What you have to do ▸
Every entry below should come back unchanged, except that the pictures are dropped.

Data extract ▸
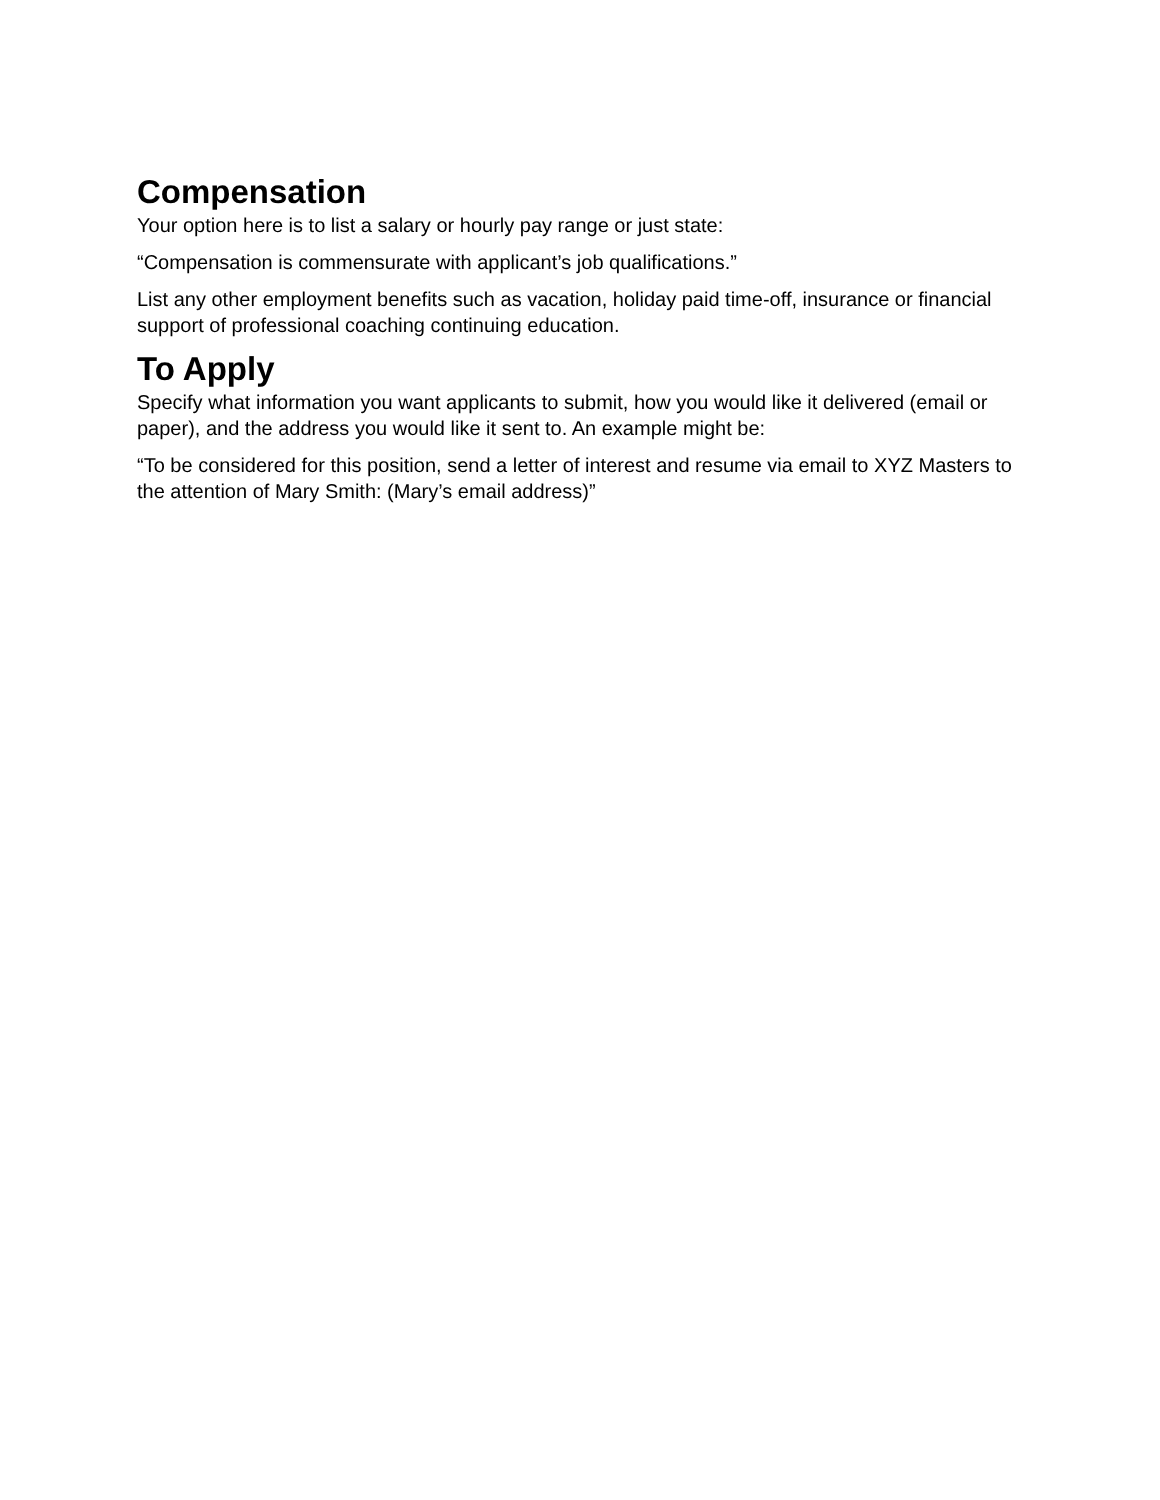Compensation
Your option here is to list a salary or hourly pay range or just state:
“Compensation is commensurate with applicant’s job qualifications.”
List any other employment benefits such as vacation, holiday paid time-off, insurance or financial support of professional coaching continuing education.
To Apply
Specify what information you want applicants to submit, how you would like it delivered (email or paper), and the address you would like it sent to. An example might be:
“To be considered for this position, send a letter of interest and resume via email to XYZ Masters to the attention of Mary Smith: (Mary’s email address)”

Output for this exercise ▸
Compensation
Your option here is to list a salary or hourly pay range or just state:
“Compensation is commensurate with applicant’s job qualifications.”
List any other employment benefits such as vacation, holiday paid time-off, insurance or financial support of professional coaching continuing education.
To Apply
Specify what information you want applicants to submit, how you would like it delivered (email or paper), and the address you would like it sent to. An example might be:
“To be considered for this position, send a letter of interest and resume via email to XYZ Masters to the attention of Mary Smith: (Mary’s email address)”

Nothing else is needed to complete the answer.